Convert the text of all the items into a Markdown table with the columns "No." and "Line", one numbered row per line. Skip blank lines and leave the pictures out.

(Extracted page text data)
[Start of section]

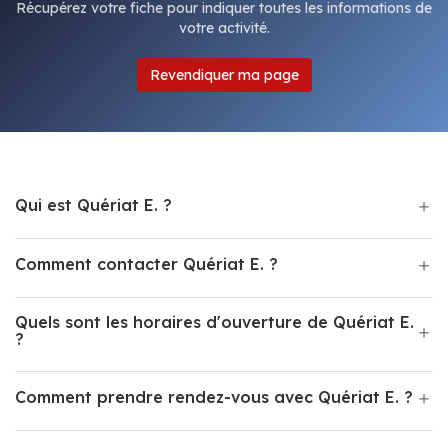
Récupérez votre fiche pour indiquer toutes les informations de
votre activité.
Revendiquer ma page
Qui est Quériat E. ?
Comment contacter Quériat E. ?
Quels sont les horaires d'ouverture de Quériat E.
?
Comment prendre rendez-vous avec Quériat E. ?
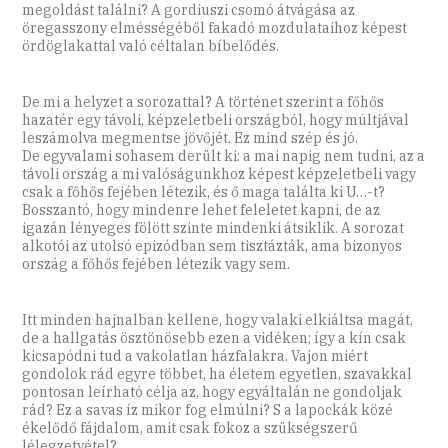
megoldást találni? A gordiuszi csomó átvágása az
öregasszony elmésségéből fakadó mozdulataihoz képest
ördöglakattal való céltalan bíbelődés.
De mi a helyzet a sorozattal? A történet szerint a főhős
hazatér egy távoli, képzeletbeli országból, hogy múltjával
leszámolva megmentse jövőjét. Ez mind szép és jó.
De egyvalami sohasem derült ki: a mai napig nem tudni, az a
távoli ország a mi valóságunkhoz képest képzeletbeli vagy
csak a főhős fejében létezik, és ő maga találta ki U…-t?
Bosszantó, hogy mindenre lehet feleletet kapni, de az
igazán lényeges fölött szinte mindenki átsiklik. A sorozat
alkotói az utolsó epizódban sem tisztázták, ama bizonyos
ország a főhős fejében létezik vagy sem.
Itt minden hajnalban kellene, hogy valaki elkiáltsa magát,
de a hallgatás ösztönösebb ezen a vidéken; így a kín csak
kicsapódni tud a vakolatlan házfalakra. Vajon miért
gondolok rád egyre többet, ha életem egyetlen, szavakkal
pontosan leírható célja az, hogy egyáltalán ne gondoljak
rád? Ez a savas íz mikor fog elmúlni? S a lapockák közé
ékelődő fájdalom, amit csak fokoz a szükségszerű
lélegzetvétel?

[End of section]

Worked solution:
| No. | Line |
|---|---|
| 1 | Récupérez votre fiche pour indiquer toutes les informations de |
| 2 | votre activité. |
| 3 | Revendiquer ma page |
| 4 | Qui est Quériat E. ? |
| 5 | Comment contacter Quériat E. ? |
| 6 | Quels sont les horaires d'ouverture de Quériat E. |
| 7 | ? |
| 8 | Comment prendre rendez-vous avec Quériat E. ? |
| 9 | megoldást találni? A gordiuszi csomó átvágása az |
| 10 | öregasszony elmésségéből fakadó mozdulataihoz képest |
| 11 | ördöglakattal való céltalan bíbelődés. |
| 12 | De mi a helyzet a sorozattal? A történet szerint a főhős |
| 13 | hazatér egy távoli, képzeletbeli országból, hogy múltjával |
| 14 | leszámolva megmentse jövőjét. Ez mind szép és jó. |
| 15 | De egyvalami sohasem derült ki: a mai napig nem tudni, az a |
| 16 | távoli ország a mi valóságunkhoz képest képzeletbeli vagy |
| 17 | csak a főhős fejében létezik, és ő maga találta ki U…-t? |
| 18 | Bosszantó, hogy mindenre lehet feleletet kapni, de az |
| 19 | igazán lényeges fölött szinte mindenki átsiklik. A sorozat |
| 20 | alkotói az utolsó epizódban sem tisztázták, ama bizonyos |
| 21 | ország a főhős fejében létezik vagy sem. |
| 22 | Itt minden hajnalban kellene, hogy valaki elkiáltsa magát, |
| 23 | de a hallgatás ösztönösebb ezen a vidéken; így a kín csak |
| 24 | kicsapódni tud a vakolatlan házfalakra. Vajon miért |
| 25 | gondolok rád egyre többet, ha életem egyetlen, szavakkal |
| 26 | pontosan leírható célja az, hogy egyáltalán ne gondoljak |
| 27 | rád? Ez a savas íz mikor fog elmúlni? S a lapockák közé |
| 28 | ékelődő fájdalom, amit csak fokoz a szükségszerű |
| 29 | lélegzetvétel? |